Ronald Reagan was showing signs of Alzheimer’s while still in office, according to his son Ron Reagan.
In his memoir “My Father at 100,” Reagan writes:
“Today we are aware that the psychological and neurological changes associated with Alzheimer’s can be in evidence years, even decades, before identifiable symptoms arise.
The question, then, of whether my father suffered from the beginning stages of Alzheimer’s while in office more of less answers itself.”
Ron Reagan recounts having concerns as far back as 1984.
"Watching the first of his two debates with 1984 Democratic presidential nominee Walter Mondale, I began to experience the nausea of a bad dream coming true. At 73, Ronald Reagan would be the oldest president ever reelected...[M]y father now seemed to be giving them legitimate reason for concern.
My heart sank as he floundered his way through his responses, fumbling with notes, uncharacteristically lost for words. He looked tired and bewildered."
Two years later the president expressed his own concern about his failing memory:
“My father might himself have suspected that all was not as it should be.

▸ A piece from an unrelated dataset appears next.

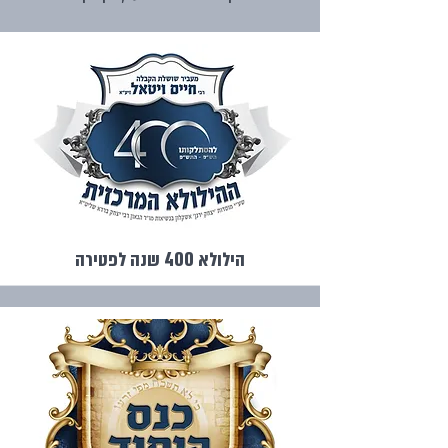
הילולא 400 שנה לפטירה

As far back as August 1986 he had been alarmed to discover, while flying over the familiar canyons north of Los Angeles, that he could no longer summon their names.”
Ron Reagan writes that there is “no evidence that my father (or anyone else) was aware of his medical condition while he was in office.”

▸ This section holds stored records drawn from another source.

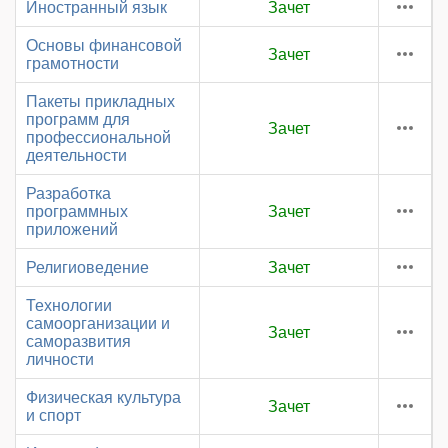
Иностранный язык
Зачет
Основы финансовой
Зачет
грамотности
Пакеты прикладных
программ для
Зачет
профессиональной
деятельности
Разработка
программных
Зачет
приложений
Религиоведение
Зачет
Технологии
самоорганизации и
Зачет
саморазвития
личности
Физическая культура
Зачет
и спорт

“Had the diagnosis been made in, say, 1987, would he have stepped down? I believe he would have.”
In 1994, President Reagan revealed to the nation that he had been diagnosed with Alzheimer’s. But earlier, in 1989, doctors operating on Reagan expressed their belief he was suffering from the degenerative disease.
Ron Reagan writes that in July 1989, his father was thrown off a horse while visiting friends in Mexico. He received medical attention at a hospital in San Diego.
When surgeons opened the president’s skull to relieve pressure they “detected what they took to be probable signs of Alzheimer’s disease.” But no formal diagnosis was given.
Ron Reagan says the doctors gossiped about the likelihood his father was suffering from Alzheimer's.
“I have since learned from a doctor who happened to be interning at the hospital when my father was brought in that surgeons involved in his care, in what my informant characterized as ‘shameful’ behavior, violated my father’s right to medical privacy by subsequently gossiping about his condition.”
President Reagan was taken to the Mayo Clinic the following year, where it was confirmed he was suffering from the disease. He died at the age of 93 in 2004.
This year marks the 100th anniversary of his birth.